Yongw-Z / SARSAvsQlearning

Comparison of SARSA and Q-learning algorithms in reinforcement learning model-free based on maze modeling. 迷路モデルに基づく強化学習モデルフリーにおけるSARSAとQ学習アルゴリズムの比較。 基于迷宫模型比较了强化学习model-free中的SARSA和Q学习算法。
GNU General Public License v3.0
0 stars 0 forks source link

Summarize #1

Open Yongw-Z opened 1 year ago

Yongw-Z commented 1 year ago

As can be seen from the paths shown in the .ipynb file, in the case of SARSA the agent is learning a path to the goal by taking a detour and avoiding traps as much as possible.

Recalling the update formula of the SARSA algorithm, in the case of SARSA the agent acquires a safe strategy because the actual actions it takes affect the value update.

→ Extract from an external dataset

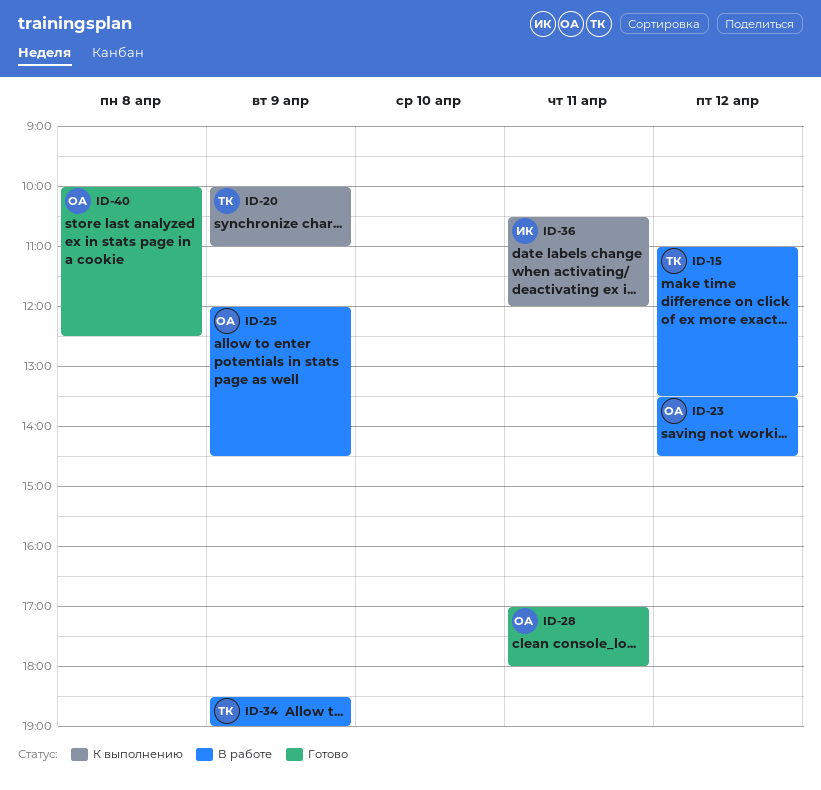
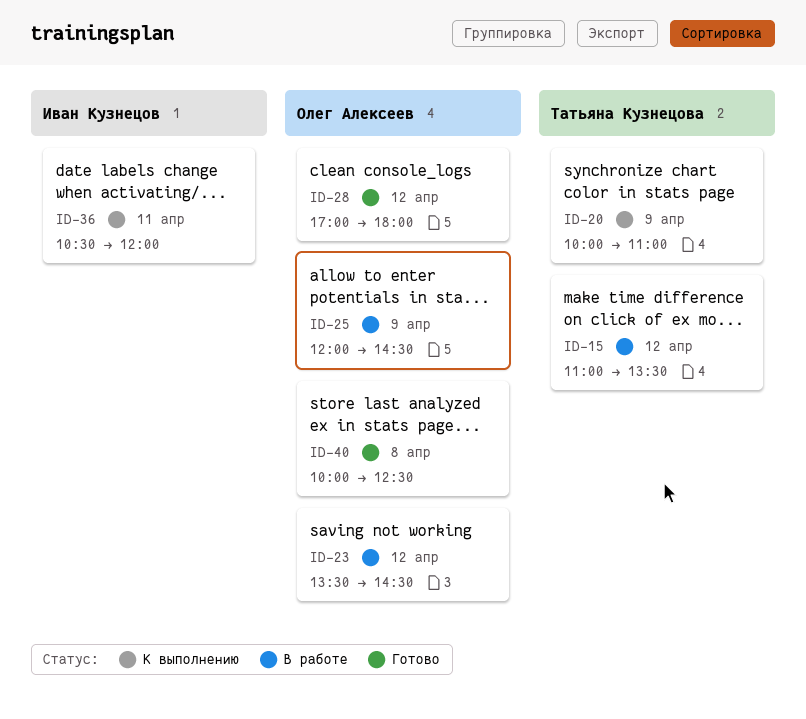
ID-28, day: Apr 11 -> Apr 12
ID-34: present -> none

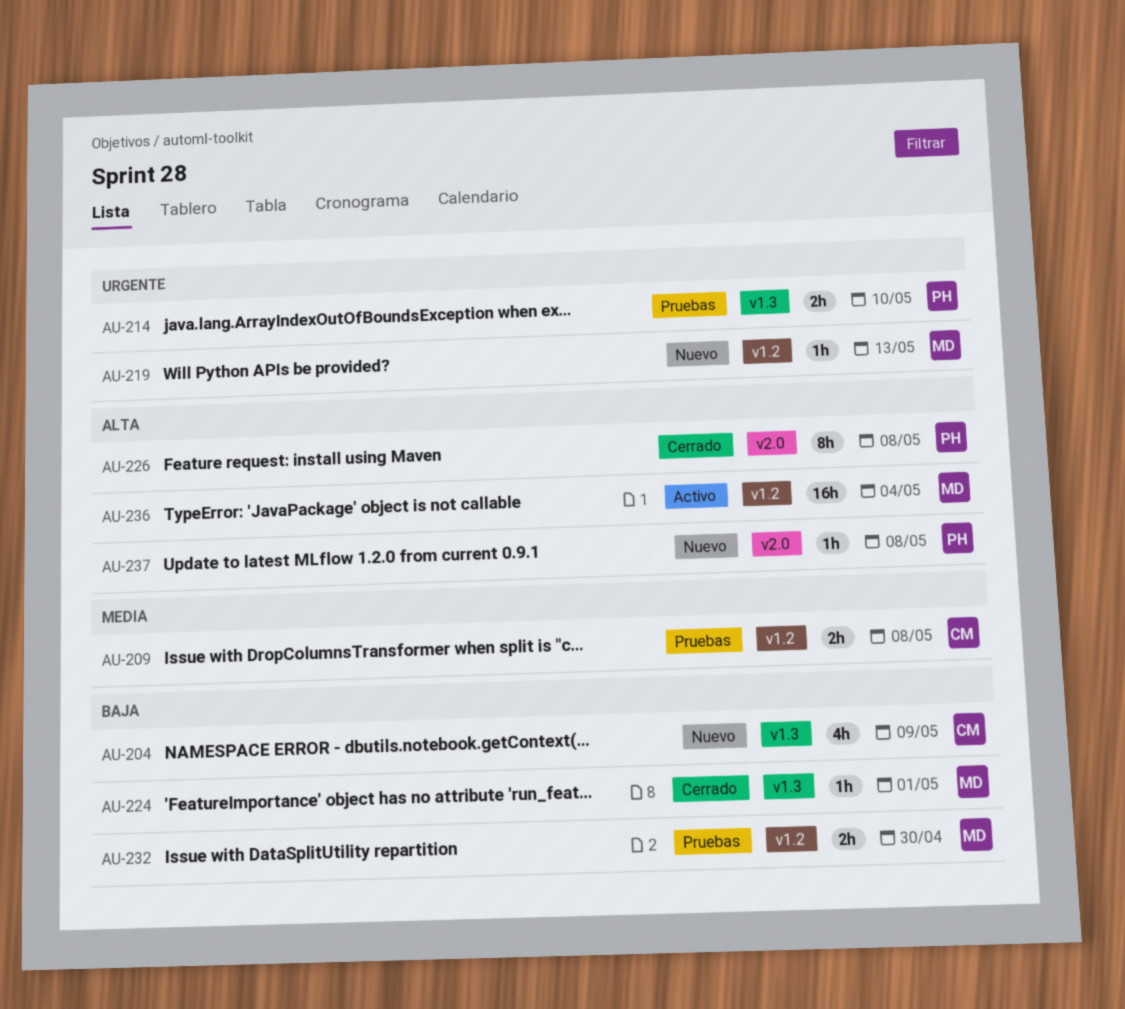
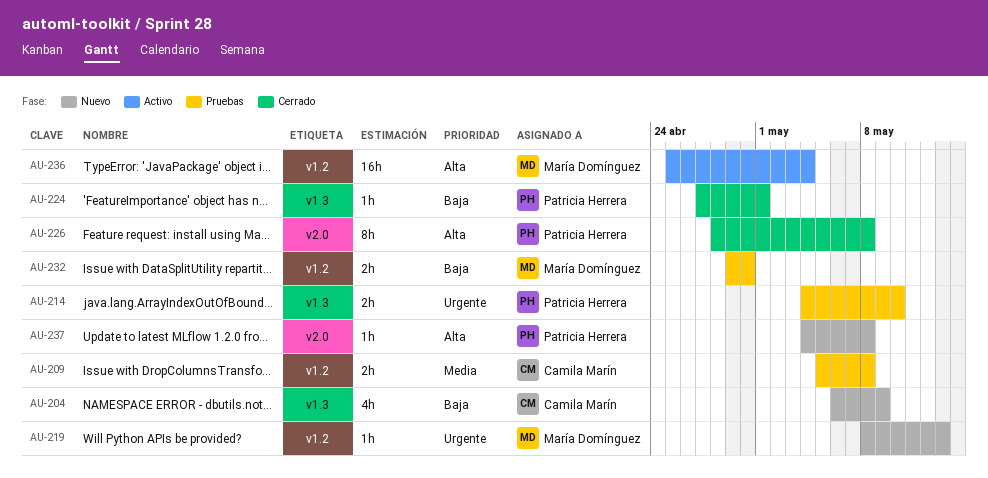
AU-224, owner: María Domínguez -> Patricia Herrera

Yongw-Z commented 1 year ago

On the other hand, Q-learning learns the shortest path by updating the value with the best action, despite the high risk of falling into a trap.

Yongw-Z commented 1 year ago

In conclusion, the convergence of the value function is slower with SARSA than with Q-learning due to the effect of randomness resulting from 𝜖-greedy method, but you should consider using SARSA for situations where the cost of trial-and-error is high.